RECORDED DATA
· · · ·

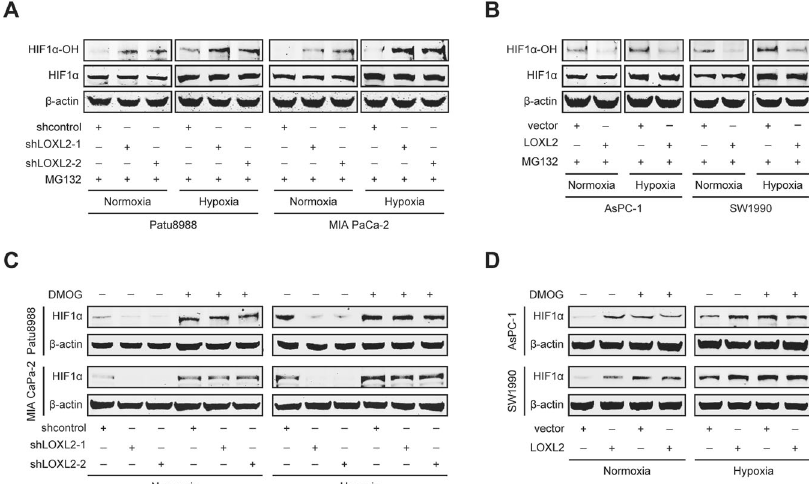
Fig. 7 LOXL2 inhibits prolyl hydroxylase (PHD)-dependent hydroxylation of HIF1 α . A Western blotting showing amounts of hydroxylated HIF1 α (HIF1 α -OH) and HIF1 α in LOXL2 knockdown and control cells treated with 10 μ M MG132 for 6 h under normoxic and hypoxic conditions. B Western blotting showing amounts of HIF1 α -OH and HIF1 α in LOXL2-overexpressing and vector control cells treated with 10 μ M MG132 for 6 h under normoxic and hypoxic conditions. C Western blotting showing HIF1 α expression in LOXL2 knockdown and control cells treated with or without 1 mM dimethyloxalylglycine (DMOG) for 24 h under normoxic and hypoxic conditions. D Western blotting showing HIF1 α expression in LOXL2-overexpressing and vector control cells treated with or without 1 mM DMOG for 24 h under normoxic and hypoxic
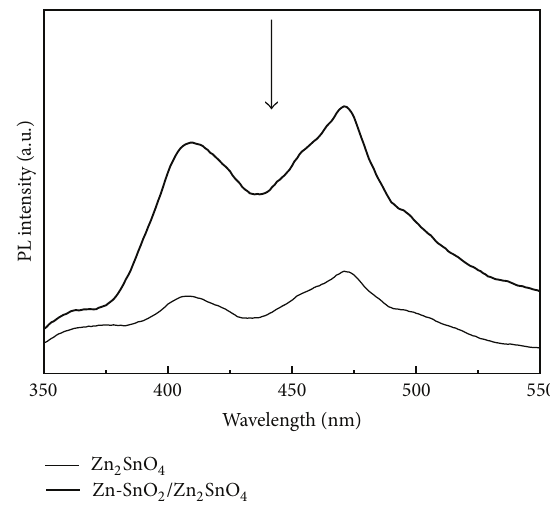
Figure 5: PL spectra of pure Zn 2 SnO 4 and Zn-doped SnO 2 / Zn 2 SnO 4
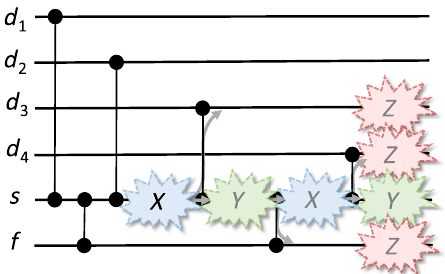
FIG. 5. Propagation of a Pauli- X hook error within the FT PCM circuit inserted between gates d 2 s and d 3 s . At each following ZZ gate, the error on the syndrome itself is alternating between X and Y , while a Z error occurs on the other participating qubits.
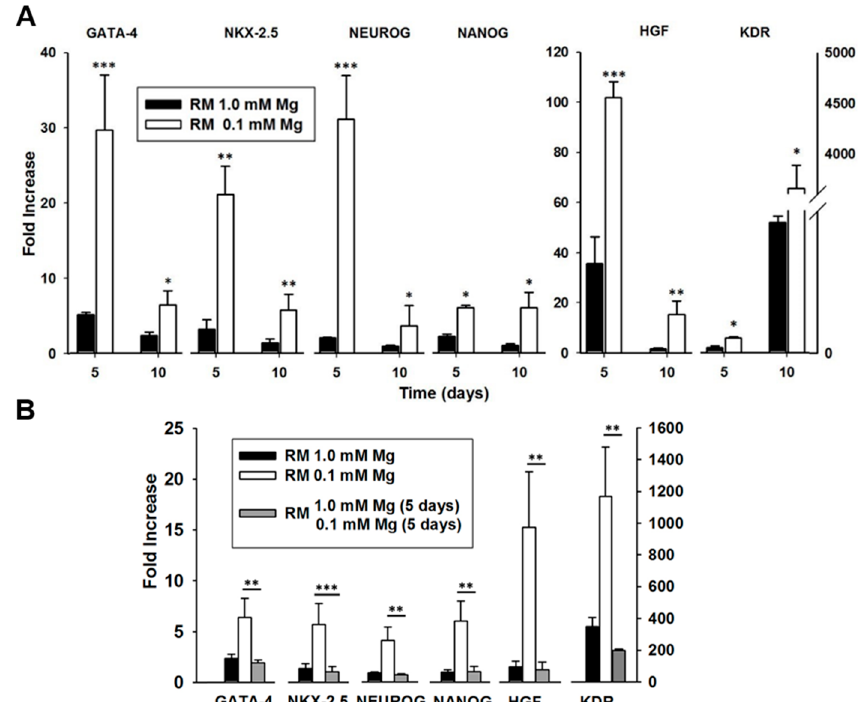
Figure 1. Effect of Mg withdrawal and re-supplementation on gene expression in adipose-derived mesenchymal stem cells (AD-MSCs). ( A ) Expression of multilineage markers in AD-MSCs treated in reprogramming medium (RM 1.0 mM Mg, black bar), or in Mg-deficient medium (RM 0.1 mM Mg, white bar). From the left: GATA-4 , NKX-2.5 , NEUROG , NANOG , HGF , KDR . All the values were normalized with respect to their untreated controls. * p < 0.05, ** p < 0.01, *** p < 0.001. ( B ) Expression of GATA-4 , NKX-2.5 , HGF , NEUROG , NANOG and KDR in cells cultured in complete RM (black bar) or in Mg-deficient medium (white bar) for 10 days. Some samples were kept in Mg-deficient medium for 5 days and then supplemented with 1 mM Mg for additional 5 days (grey bar). All the values were normalized with respect to their untreated controls (i.e., without the reprogramming cocktail). The results are the mean of three experiments carried out in triplicate. ** p < 0.01, *** p < 0.001.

· · · ·

PROBLEM
Repeat the lines above, starting at the first and stopping after the line that holds "FIG. 5. Propagation", with the pictures left out.

YOUR RESPONSE
Fig. 7 LOXL2 inhibits prolyl hydroxylase (PHD)-dependent hydroxylation of HIF1 α . A Western blotting showing amounts of hydroxylated HIF1 α (HIF1 α -OH) and HIF1 α in LOXL2 knockdown and control cells treated with 10 μ M MG132 for 6 h under normoxic and hypoxic conditions. B Western blotting showing amounts of HIF1 α -OH and HIF1 α in LOXL2-overexpressing and vector control cells treated with 10 μ M MG132 for 6 h under normoxic and hypoxic conditions. C Western blotting showing HIF1 α expression in LOXL2 knockdown and control cells treated with or without 1 mM dimethyloxalylglycine (DMOG) for 24 h under normoxic and hypoxic conditions. D Western blotting showing HIF1 α expression in LOXL2-overexpressing and vector control cells treated with or without 1 mM DMOG for 24 h under normoxic and hypoxic
Figure 5: PL spectra of pure Zn 2 SnO 4 and Zn-doped SnO 2 / Zn 2 SnO 4
FIG. 5. Propagation of a Pauli- X hook error within the FT PCM circuit inserted between gates d 2 s and d 3 s . At each following ZZ gate, the error on the syndrome itself is alternating between X and Y , while a Z error occurs on the other participating qubits.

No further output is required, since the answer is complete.